The aforementioned You Are the Heir of All My Terrors takes place in a nightmarishly banal railway station, which we shall, it is implied, revisit in the book's final story, The Shunting Trains Trace Iron Labyrinths; Menéndez presents, as a delicate counterweight to the Glossary of Caribbean Winds, the haunting, surreal In Defense of Flying, by a woman named Carla Glades who, despite the puritanical fears of her parents and friends, continues to fly unaided by any machinery: "Of all the arguments against regular flying that I have to endure, the one that really makes me angry is the appeal to moderation. People ask, Must you fly everyday? My own mother used to scold me, warning me about a need for balance and suggesting I might be addicted."

And the corrupt and ridiculous women of The Boy Who Was Rescued by a Fish find a strange vindication in The Boy's Triumphant Return, a terrifyingly accurate piece of notional agitprop dealing with the titular boy (strongly implied to be Elian Gonzalez) and his return to the shores of his well-policed homeland:

It is necessary to continue, without losing one moment, without giving space to fatigue, until we eliminate the causes that gave rise to this tragedy ... that is the only thing that will succeed in devastating the criminal migratory policies that have been deliberately constructed to destabilise and undermine Cuban society, cynically calculated to provoke deaths and suffering, shamelessly manipulating the tragedies occasioned by this law.

And so, by means natural and supernatural, through ambiguities, recursions, and divagations, Menéndez illuminates the uncertain path of the culturally-amphibious writer, and by the same token the internal difficulties of literature itself. In less gifted hands - in the hands, sad to say, of most other American writers - Adios, Happy Homeland! would have amounted to little more than a polemical, strained allegory.

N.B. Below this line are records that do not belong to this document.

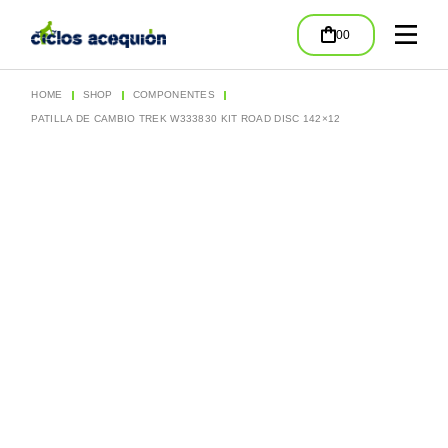
Skip
to
00
the
content
HOME
SHOP
COMPONENTES
PATILLA DE CAMBIO TREK W333830 KIT ROAD DISC 142×12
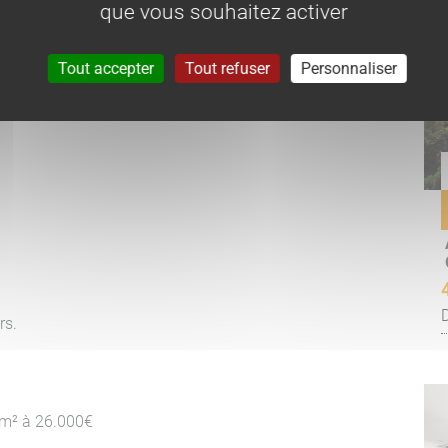
que vous souhaitez activer
Tout accepter
Tout refuser
Personnaliser
rs.
6m² à 26.000€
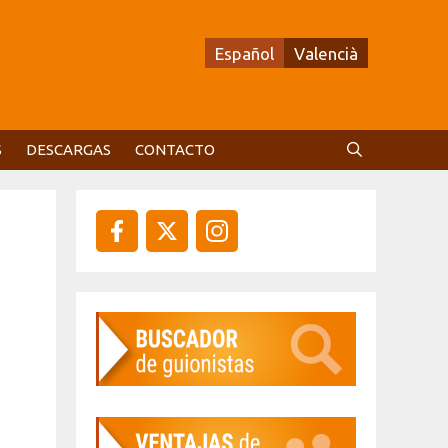
Español
Valencià
S
DESCARGAS
CONTACTO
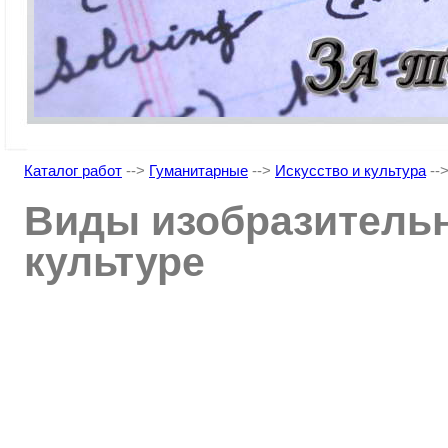
Каталог работ
-->
Гуманитарные
-->
Искусство и культура
--
Виды изобразительн
культуре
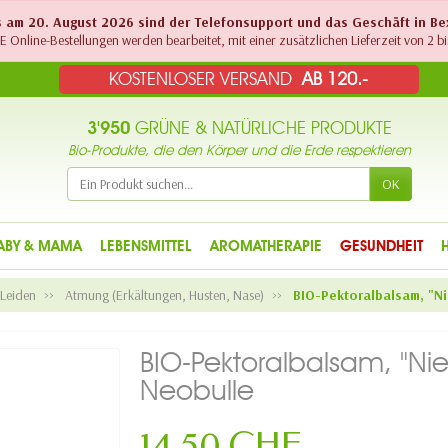
Bis am 20. August 2026 sind der Telefonsupport und das Geschäft in B
 Online-Bestellungen werden bearbeitet, mit einer zusätzlichen Lieferzeit von 2 bi
KOSTENLOSER VERSAND
AB 120.-
3'950
GRÜNE & NATÜRLICHE PRODUKTE
Bio-Produkte, die den Körper und die Erde respektieren
OK
ABY & MAMA
LEBENSMITTEL
AROMATHERAPIE
GESUNDHEIT
/Leiden
Atmung (Erkältungen, Husten, Nase)
BIO-Pektoralbalsam, "N
BIO-Pektoralbalsam, "Ni
Neobulle
14,50 CHF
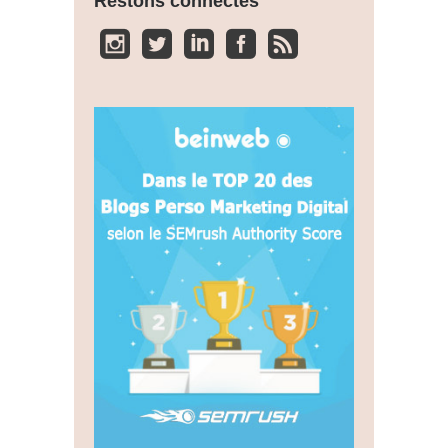
Restons connectés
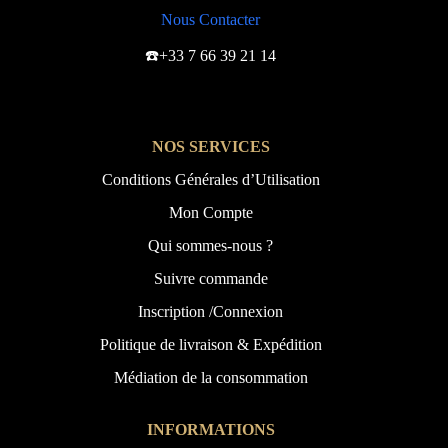
Nous Contacter
☎️+33 7 66 39 21 14
NOS SERVICES
Conditions Générales d’Utilisation
Mon Compte
Qui sommes-nous ?
Suivre commande
Inscription /Connexion
Politique de livraison & Expédition
Médiation de la consommation
INFORMATIONS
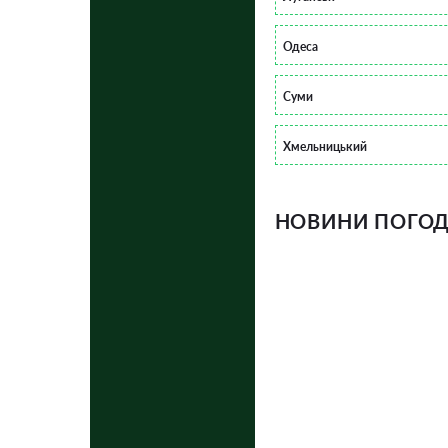
Одеса
Суми
Хмельницький
НОВИНИ ПОГОДИ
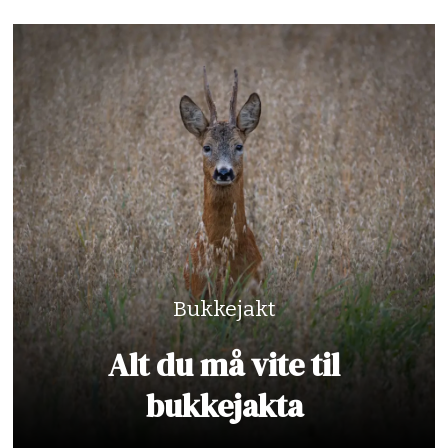
Bukkejakt
Alt du må vite til
bukkejakta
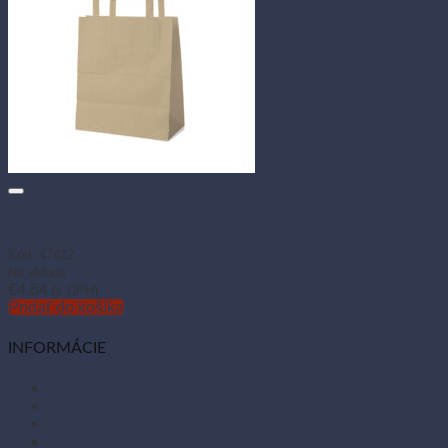
Papierová taška hnedá 18+8 × 22 cm (50 ks)
Kód: 47412
Na sklade
€
4.64
(s DPH)
Pridať do košíka
INFORMÁCIE
O nás
Články
Kontakt
Tabuľka vlastností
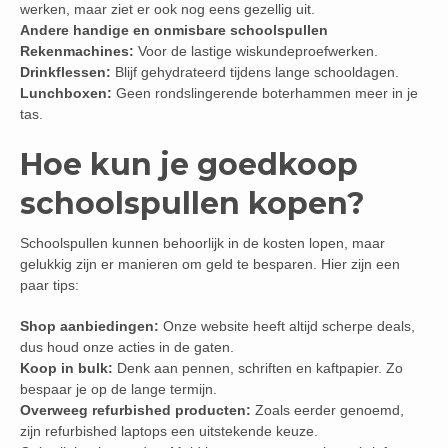
werken, maar ziet er ook nog eens gezellig uit.
Andere handige en onmisbare schoolspullen
Rekenmachines:
Voor de lastige wiskundeproefwerken.
Drinkflessen:
Blijf gehydrateerd tijdens lange schooldagen.
Lunchboxen:
Geen rondslingerende boterhammen meer in je
tas.
Hoe kun je goedkoop
schoolspullen kopen?
Schoolspullen kunnen behoorlijk in de kosten lopen, maar
gelukkig zijn er manieren om geld te besparen. Hier zijn een
paar tips:
Shop aanbiedingen:
Onze website heeft altijd scherpe deals,
dus houd onze acties in de gaten.
Koop in bulk:
Denk aan pennen, schriften en kaftpapier. Zo
bespaar je op de lange termijn.
Overweeg refurbished producten:
Zoals eerder genoemd,
zijn refurbished laptops een uitstekende keuze.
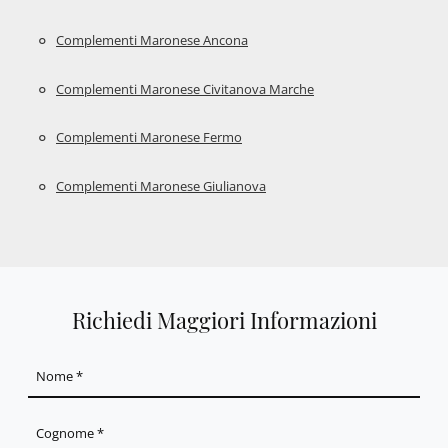
Complementi Maronese Ancona
Complementi Maronese Civitanova Marche
Complementi Maronese Fermo
Complementi Maronese Giulianova
Richiedi Maggiori Informazioni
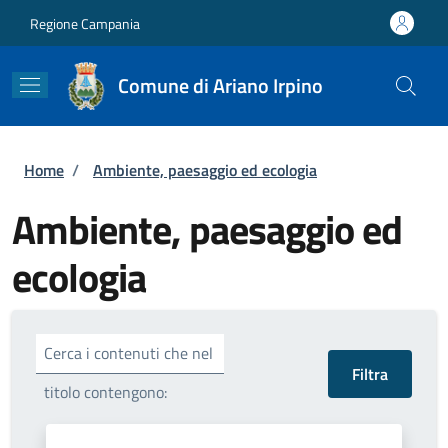
Salta al contenuto principale
Skip to footer content
Regione Campania
Comune di Ariano Irpino
Briciole di pane
Home
/
Ambiente, paesaggio ed ecologia
Ambiente, paesaggio ed
ecologia
Cerca i contenuti che nel
titolo contengono:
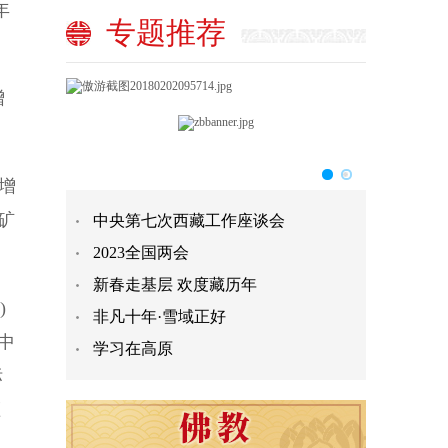
年
专题推荐
增
增
矿
中央第七次西藏工作座谈会
2023全国两会
新春走基层 欢度藏历年
)
非凡十年·雪域正好
其中
学习在高原
标
压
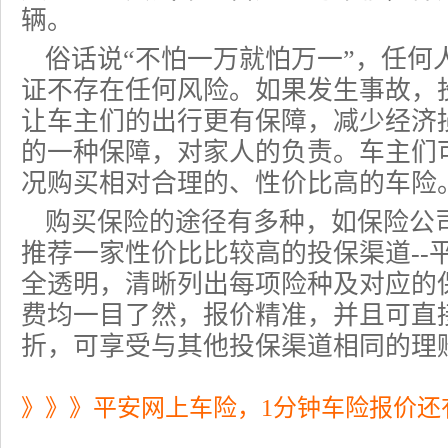
辆。
俗话说“不怕一万就怕万一”，任何
证不存在任何风险。如果发生事故，
让车主们的出行更有保障，减少经济
的一种保障，对家人的负责。车主们
况购买相对合理的、性价比高的车险
购买保险的途径有多种，如保险公
推荐一家性价比比较高的投保渠道--
全透明，清晰列出每项险种及对应的
费均一目了然，报价精准，并且可直
折，可享受与其他投保渠道相同的理
》》》平安网上车险，1分钟车险报价还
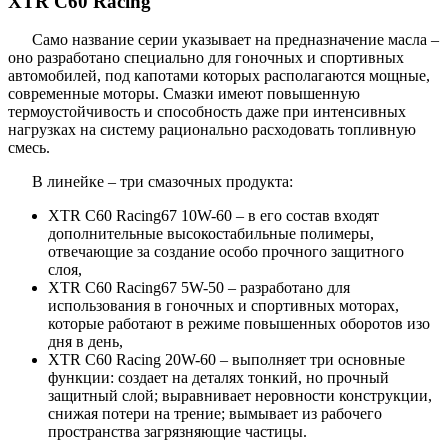
XTR C60 Racing
Само название серии указывает на предназначение масла –
оно разработано специально для гоночных и спортивных
автомобилей, под капотами которых располагаются мощные,
современные моторы. Смазки имеют повышенную
термоустойчивость и способность даже при интенсивных
нагрузках на систему рационально расходовать топливную
смесь.
В линейке – три смазочных продукта:
XTR C60 Racing67 10W-60 – в его состав входят
дополнительные высокостабильные полимеры,
отвечающие за создание особо прочного защитного
слоя,
XTR C60 Racing67 5W-50 – разработано для
использования в гоночных и спортивных моторах,
которые работают в режиме повышенных оборотов изо
дня в день,
XTR C60 Racing 20W-60 – выполняет три основные
функции: создает на деталях тонкий, но прочный
защитный слой; выравнивает неровности конструкции,
снижая потери на трение; вымывает из рабочего
пространства загрязняющие частицы.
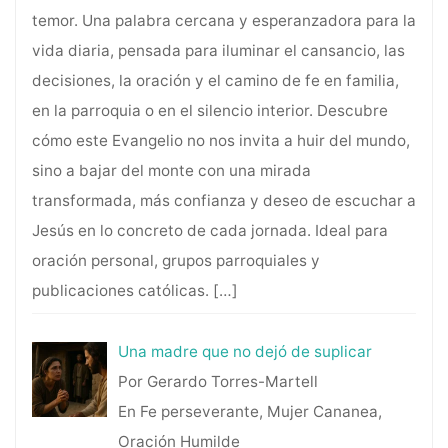
temor. Una palabra cercana y esperanzadora para la
vida diaria, pensada para iluminar el cansancio, las
decisiones, la oración y el camino de fe en familia,
en la parroquia o en el silencio interior. Descubre
cómo este Evangelio no nos invita a huir del mundo,
sino a bajar del monte con una mirada
transformada, más confianza y deseo de escuchar a
Jesús en lo concreto de cada jornada. Ideal para
oración personal, grupos parroquiales y
publicaciones católicas.
[…]
Una madre que no dejó de suplicar
Por Gerardo Torres-Martell
En Fe perseverante, Mujer Cananea,
Oración Humilde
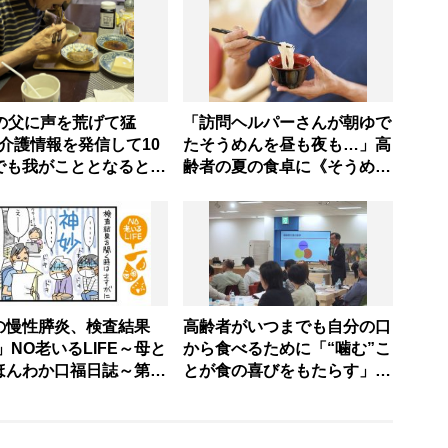
歳の父に声を荒げて猛
「訪問ヘルパーさんが朝ゆで
･介護情報を発信して10
たそうめんを昼も夜も…」高
でも我がこととなると教
齢者の夏の食卓に《そうめん
通りにいかずにため息
だけ》がNGな理由とは？
情と理性の狭間で右往左
【管理栄養士が解説】
る現実」
の慢性膵炎、検査結果
高齢者がいつまでも自分の口
」NO老いるLIFE～母と
から食べるために「“噛む”こ
ほんわか口福日誌～第77
とが食の喜びをもたらす」
家庭でできる持続可能な食支
援を専門家が指南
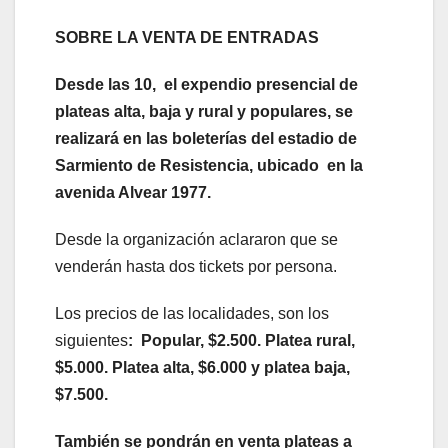
SOBRE LA VENTA DE ENTRADAS
Desde las 10, el expendio presencial de
plateas alta, baja y rural y populares, se
realizará en las boleterías del estadio de
Sarmiento de Resistencia, ubicado en la
avenida Alvear 1977.
Desde la organización aclararon que se
venderán hasta dos tickets por persona.
Los precios de las localidades, son los
siguientes
: Popular, $2.500. Platea rural,
$5.000. Platea alta, $6.000 y platea baja,
$7.500.
También se pondrán en venta plateas a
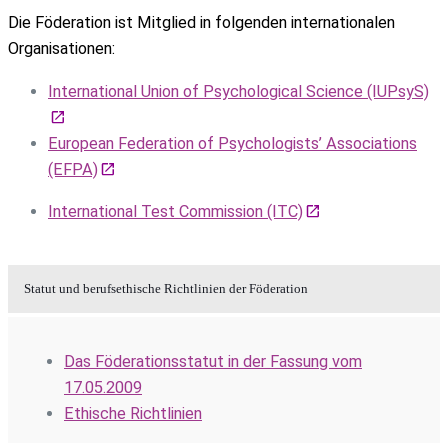
Die Föderation ist Mitglied in folgenden internationalen
Organisationen:
International Union of Psychological Science (IUPsyS)
European Federation of Psychologists’ Associations
(EFPA)
International Test Commission (ITC)
Statut und berufsethische Richtlinien der Föderation
Das Föderationsstatut in der Fassung vom
17.05.2009
Ethische Richtlinien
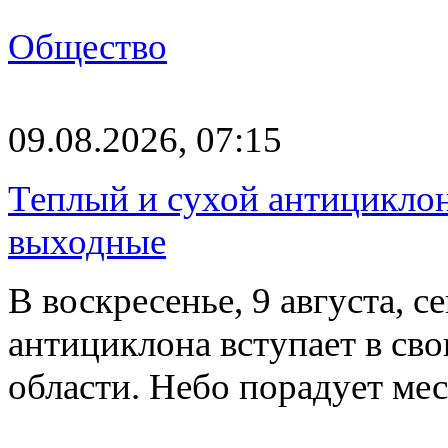
Общество
09.08.2026, 07:15
Теплый и сухой антицикло
выходные
В воскресенье, 9 августа, 
антициклона вступает в св
области. Небо порадует м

Menéndez scrupulously avoids any such overt political preaching, and (perhaps more importantly) allows the metaphorical overtones of her subject to remain just those: overtones. The Boy's Triumphant Return, for example, uses the frightful and anonymous language of the totalitarian state throughout, a language bereft of any historical context (other than that context supplied, as is inevitable, by the reader). In so doing the story elevates the forced repatriation of this nameless boy to a far higher plane than journalistic realism would.

The arrivals and departures of trains in the book's initial and final stories carry with them a vast array of resonances, from iconic scenes of European fascism to the more recent, and less reified, violent autocracies of the right and left in Central and South America, but Menéndez makes none of these explicit.

Unconstrained by specified historical concerns, then, the opening and closing of this remarkable book extend far beyond themselves, and into the realm of pure literary possibility. Menéndez ends her books, as noted above, on a train, as the last of her fictional narrators, with whom she happens to share a name, reflects on the circularity of flight and the instability of identity: "We were only passing through a wilderness of mirrors, startling ourselves on the way back to the beginning."

The last pages of the book, after this lyrical statement, are given over to a pseudo-index purporting to list the names and brief biographies of the book's contributors. That contrast - between the lyrically personal and the pseudofactual - illuminates precisely the source of the book's power, an effortless, balletic braiding of the subjective and the objective. Menéndez's "wilderness of mirrors" might refer to history or to art itself, but we should be grateful that she never punctures this final mystery.

Sam Munson is a regular contributor to The Review.